Extrait
Leçon sur la rédaction et la réception du roman Les Solidarités mystérieuses
donnée le 15 janvier 2013 à la Sorbonne
Je vais faire devant vous quelque chose de très prétentieux. Je le fais grâce à l'amitié de Mireille Calle-Gruber. Il en va de ce que je vais faire ici, devant vous, exactement comme de ce que j'ai pu faire, il y a quelques années, avec Irène Fenoglio, quand je lui ai procuré, en répondant à sa demande, tous les états d'un manuscrit que j'étais en train de composer et qui s'appelait Boutée. Bien sûr, maintenant, comme je le faisais auparavant, je brûle de nouveau dans la cheminée de Sens, ou je jette dans la poubelle de la petite maison de Paris, tous les manuscrits que j'ai écrits une fois que les livres ont été édités, imprimés et publiés.
Donc ce que je vais faire ce soir, je ne le recommencerai pas. Je vais vous exposer comment et pourquoi j'ai rédigé un roman, Les Solidarités mystérieuses. Là il ne s'agit plus de l'archive du texte. C'est de l'archive de toute la préconception du roman qu'il va être question. Ce livre rassemble tout ce qu'on jette, en même temps que le manuscrit, après que le livre a été édité, imprimé et publié. Les essais de titre, les tentatives de début, les recherches sur les noms des personnages, les enquêtes sur les noms des lieux, les documents et les cartes, la chronologie des différentes scènes, les idées de composition des parties puis des chapitres, la mise en intrigue des différentes séquences, le surgissement des différents narrateurs au cours des récits, le dessein d'ensemble, les chutes inévitables et les effacements systématiques que ce dessein produit, la façon dont le thème et le sujet se différencient progressivement, les fins qu'on recherche au détriment d'autres cibles possibles, les conclusions, les dénouements, les terminus vers lesquels on se dirige, les modèles qu'on subit. Bref je vais vous montrer les archives des intentions conscientes - de l'intentionnalité, diraient les philosophes - et non plus celles du signifiant - pour prendre le vocabulaire des linguistes. Habituellement, quand tout est fini, on se défait de toutes ces béquilles. On en a un peu honte. On ne les évoque même pas. Elles sont presque moins dignes que le texte autographe ou que le tapuscrit. On les soustrait à la vue avec !- pudeur. Pourquoi les exhiber aujourd'hui dans ce cas ? Pour deux raisons.

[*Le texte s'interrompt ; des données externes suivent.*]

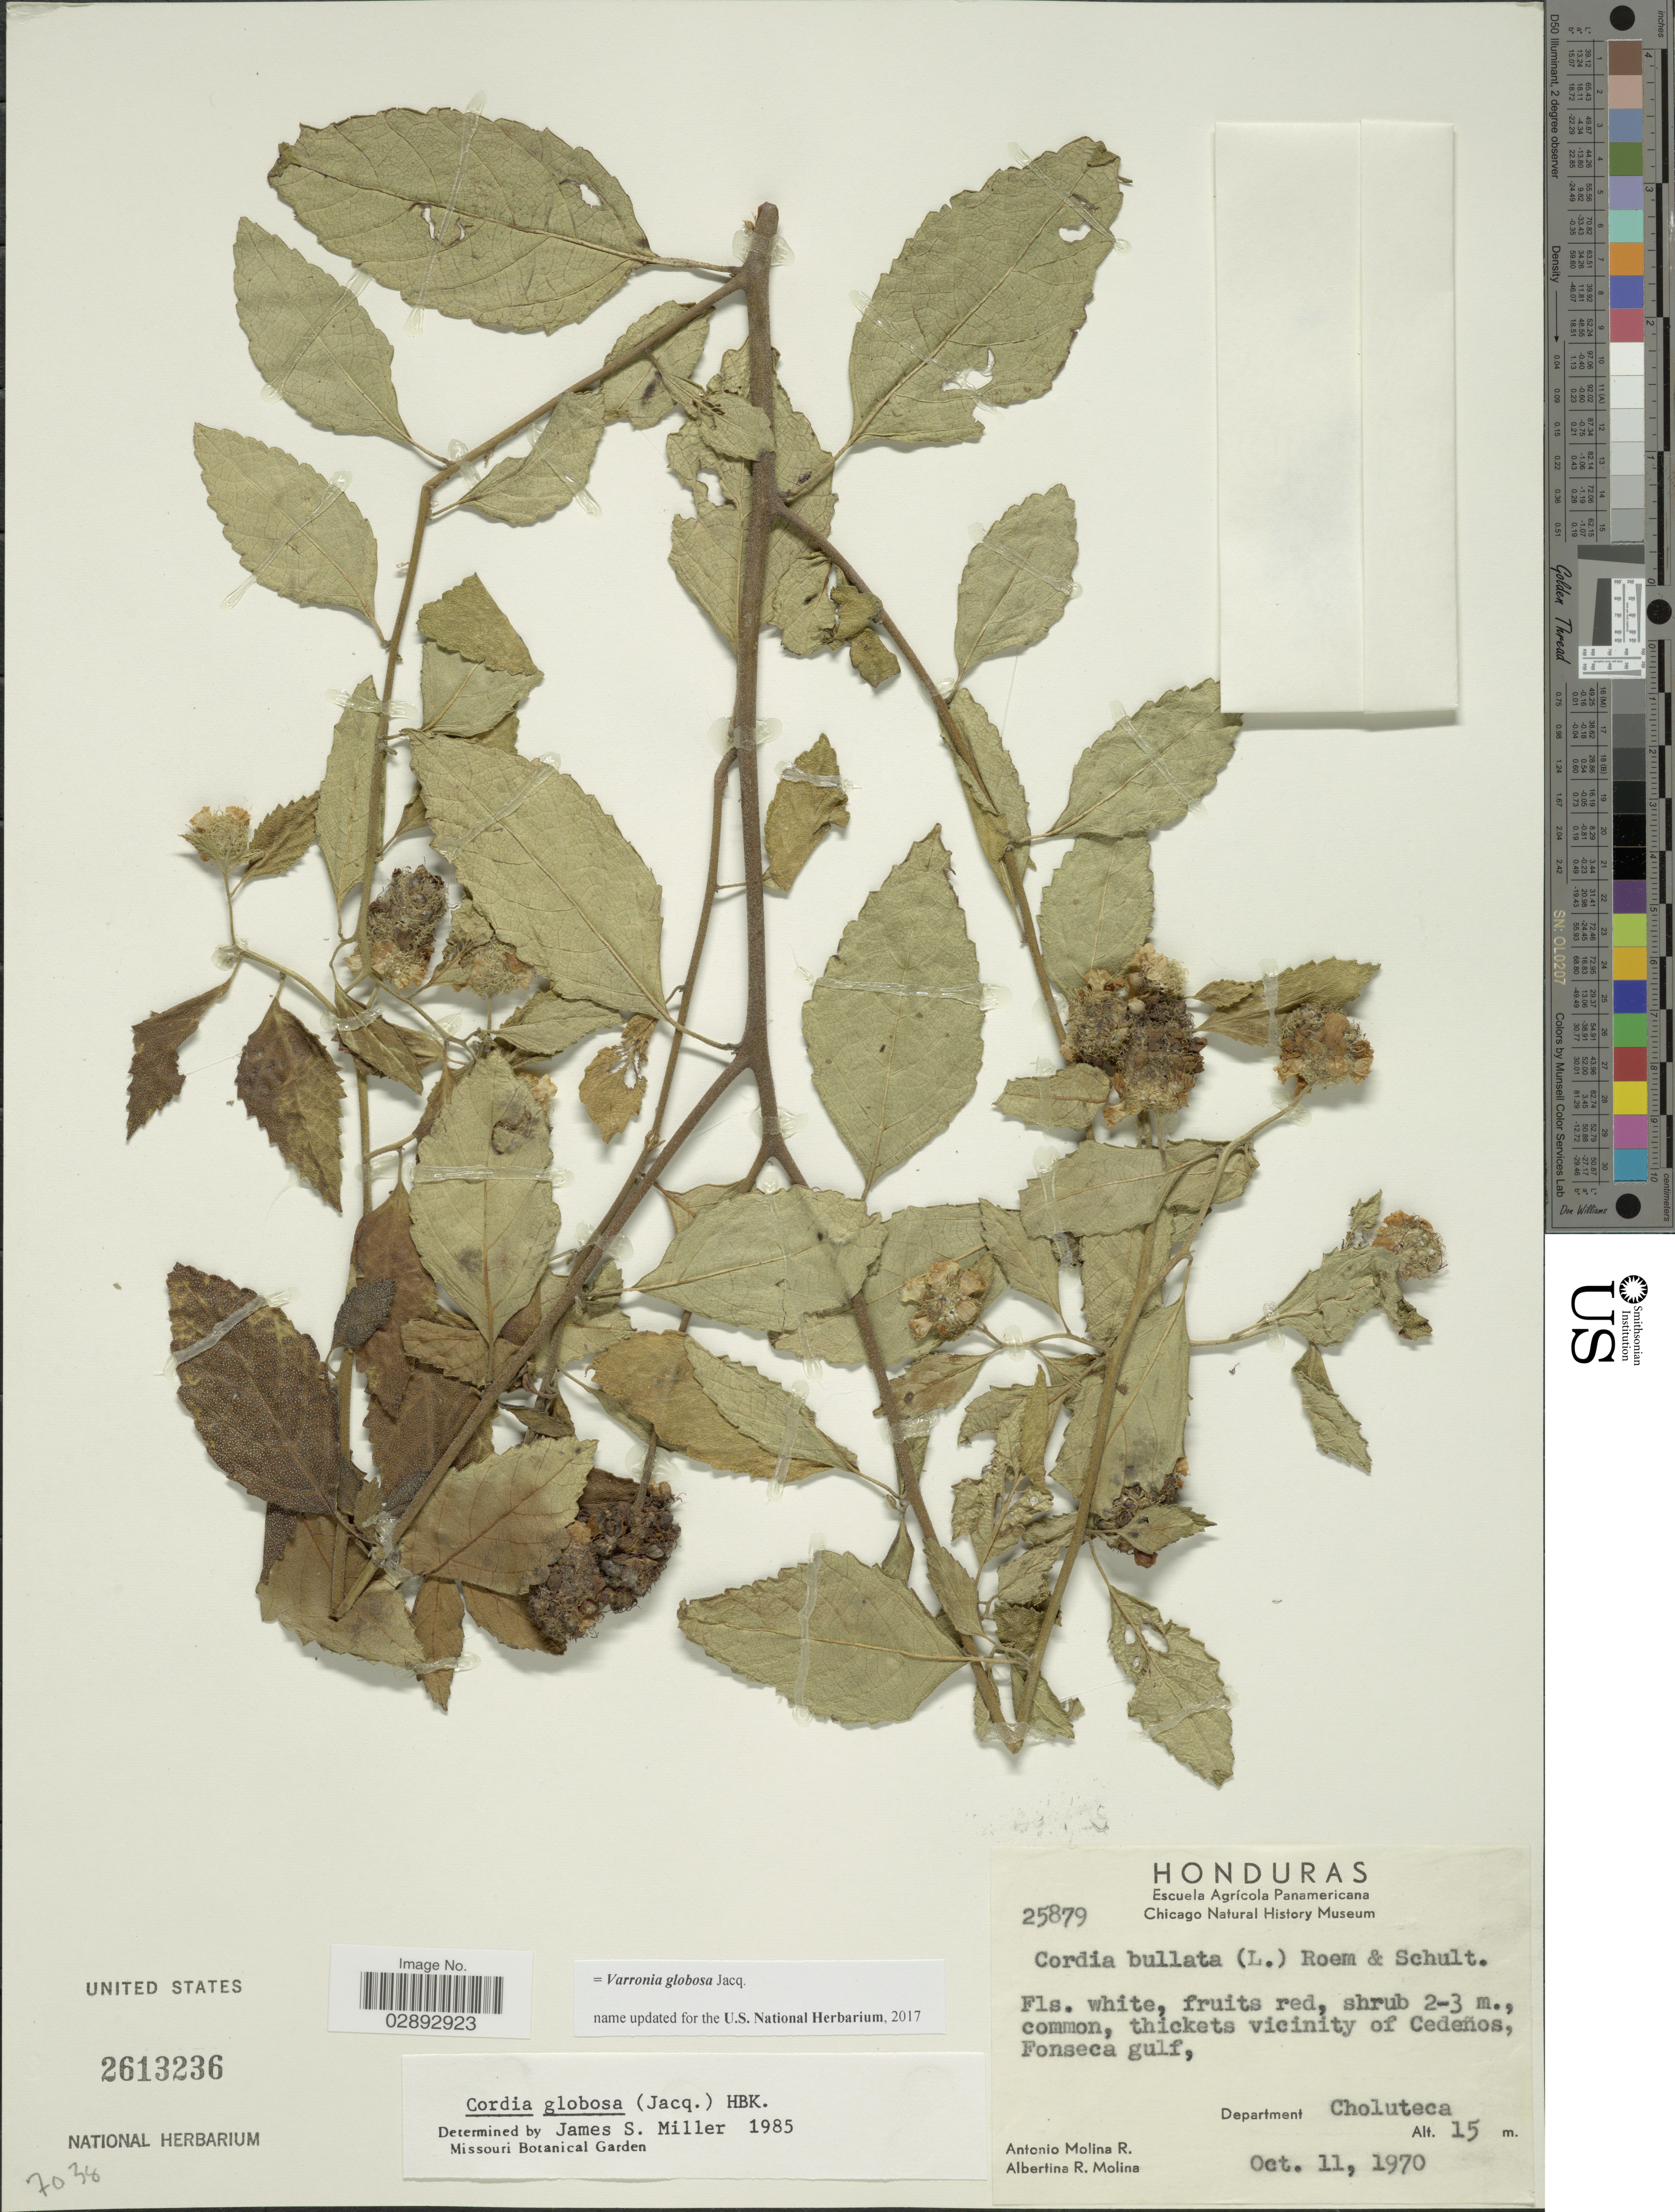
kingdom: Plantae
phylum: Tracheophyta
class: Magnoliopsida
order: Boraginales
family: Cordiaceae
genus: Varronia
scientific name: Varronia globosa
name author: Jacq.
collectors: A. Molina R. & A. R. Molina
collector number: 25879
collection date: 1970-10-11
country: Honduras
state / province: Choluteca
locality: Thickets vicinity of Cedeños, Fonseca gulf, Department Choluteca.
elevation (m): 15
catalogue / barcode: US 2613236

Premièrement parce que je n'aime pas qu'on oppose, dans ce que je fais, les romans et les essais. Comme s'il y avait d'une part une oeuvre ésotérique : Les Petits traités, Dernier royaume. Et comme si, d'autre part, tout ce qui ressortit à la fiction était de nature exotérique. À la vérité, pour écrire, je n'ai qu'une main. Les romans - composés d'images - sont aussi spéculatifs que les essais, composés d'arguments, de listes, de métaphores, d'étymologies, de citations, de sentences, de contes.
Deuxièmement parce que personne n'a vu ni le sujet ni le thème des Solidarités mystérieuses quand ce roman est paru en 2011. Nous sommes en 2013. Pas un critique. Pas un ami. Alors je vais le faire moi-même. Permettez-moi d'être lourd. Permettez-moi d'être long. J'ai l'autorisation de mon amie Mireille, qui est la générosité même. Je remercie Isabelle Saugier qui a colligé l'ensemble de la presse parue en France sur ce roman. Cela va me prendre au moins deux heures.
Le sujet de ce roman qui n'a pas été vu. C'est l'histoire d'une femme qui devient un chat.
Le thème qui n'a été qu'à peine pressenti. Ce roman est consacré à l'essence de la lumière à partir de l'invention de la photographie en couleurs par les deux frères Lumière, en 1877, sur la côte bretonne, à Dinard, dans la grotte de la Goule aux Fées.